(Page excerpt):
****

Since we are only running single thread benchmarks, the CPU should run very close to the top turbo or boost rated frequency for your CPU, but of them may run one or two hundred MHZ below that rating. Please have HWinfo open so you can watch the core frequency as the benchmark runs. You are looking for the highest current frequency and it might bounce around from core-to-core. For example, my HX370 has a boost frequency of 5.1GHz but in these benches average 4.9 or 5GHz. On the other hand, my 9950X holds a consistent 5.7GHz on all benchmarks.

Geekbench 6.5, Cinebench 2026, Cinebench R23, and HWinfo can be downloaded from their respective sites.

I have zipped up the correct versions of 7-Zip (25.01 x64) and CPUz (2.18.0 64 bit version) and you can download them at the link below. Both are portable and will not install anything on your computer. https://www.dropbox.com/scl/fi/mc5v...ey=o1aef8g5w9ycgnh1sh63pc5sf&st=5pz1npfg&dl=0

Run 7-Zip by double-clicking 7zFM.exe. The benchmark is located under Tools>Benchmark and it will start to run as soon as you select it. Change the “Number of CPU Threads” to 1 and make sure the Dictionary size is 32MB and Passes is set to 10. The bench will run 10 times and you will report the “Total Rating” in GIPS this is shown near the bottom right of the dialog.

****

(Data excerpts):
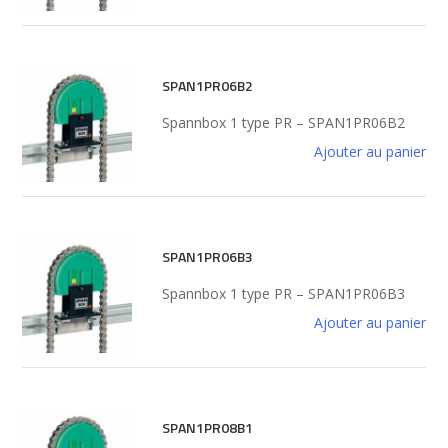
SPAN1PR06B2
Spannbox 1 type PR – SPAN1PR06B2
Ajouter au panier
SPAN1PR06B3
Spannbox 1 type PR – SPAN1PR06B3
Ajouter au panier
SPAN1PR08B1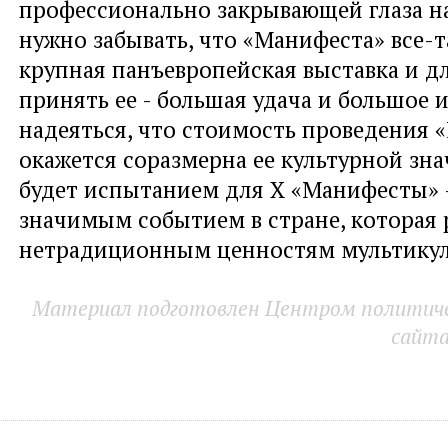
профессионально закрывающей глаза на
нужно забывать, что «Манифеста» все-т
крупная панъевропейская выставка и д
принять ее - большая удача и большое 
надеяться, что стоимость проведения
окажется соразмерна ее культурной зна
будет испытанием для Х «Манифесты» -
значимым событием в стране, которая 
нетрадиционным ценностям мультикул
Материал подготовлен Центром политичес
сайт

****

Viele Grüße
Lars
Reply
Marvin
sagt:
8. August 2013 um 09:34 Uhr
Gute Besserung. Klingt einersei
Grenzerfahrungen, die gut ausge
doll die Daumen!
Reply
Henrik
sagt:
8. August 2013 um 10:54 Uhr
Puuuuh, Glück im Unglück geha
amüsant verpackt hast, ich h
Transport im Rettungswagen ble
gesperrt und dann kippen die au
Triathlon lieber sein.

****

In the benchmark instructions, what clock speed does the 9950X hold on all the benchmarks?

A consistent 5.7GHz.